[rating=3.50]
"The world don’t need any more songs. They’ve got way too many. As a matter of fact, if nobody wrote any songs from this day on, the world ain’t gonna suffer for it."
-Bob Dylan from a 1991 interview
Songs slip by us everyday. The back catalog of “popular music” alone in the last 30 years is staggering yet people still complain about the lack of “good songs.” The truth is there are “good songs” everywhere from every generation, it just seems at times a tough task to track them down. Sometimes you need to dig through dusty old record bins, or rely on recommendations from friends to discover gems, and sometimes bands can do it for you.
Mary Ramirez and Rachel Nagy of The Detroit Cobras specialize in mining the rich vaults of the American Song, swinging their pickaxes digging for sonic gold, to help us along on our journey to find worthy jams. The duo’s newest album, Baby offers reinvented cuts culled from some of the classiest songwriters this country has to offer ranging from Allen Toussaint’s “Mean Man” to Isaac Hayes’s “Weak Spot.” Odds are good you haven’t heard many, if any, of the original versions, and that’s why the Cobras are here, to educate and invigorate.
However these aren’t your straightforward reenactments, the opener “Slipping Around” manages to boogie-woogie with the refulgence of dawn’s first rays. The chicks got soul. Covers presented here never run too fast into the realm of punk rock or slip into mocking show tunes, they are stripped down and burn with a sultry smolder. Guitars and drums rattle and swing like empty paint cans falling down an aluminum ladder, but never lose the bump and sway of a grooving burlesque brass band. “Hotdog,” the Cobras lone original, written with guitarist/producer Greg Cartwright, smirks with innuendo, and rocks straight from ’59, hinting at a future of solid originals if the Cobras choose to take this route. Rachel Nagy’s voice is pure Motor City, young Stevie’s passionate soul with Iggy aggression around the edges. On “Real Thing” she wants to marry you ASAP and do something else even sooner.

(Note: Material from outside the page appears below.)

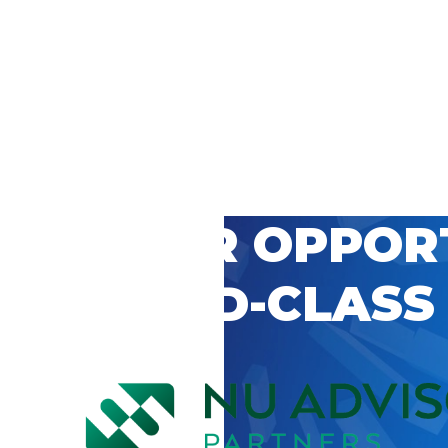
 CAREER OPPOR
’S WORLD-CLASS
D BY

Baby runs short and swift, bringing back a simpler sound from a simpler era, yet the rollicking good times on “Everybody’s Going Wild” can’t be ignored. The Cobras want to swing their favorite songs around and around like long flapper pearls, while they keep the bar open past last call. There is nothing new or earth shattering contained on Baby. It’s a throwback in every sense, and as usual Dylan was right, there’s no suffering for it, as a matter of fact, quite the opposite.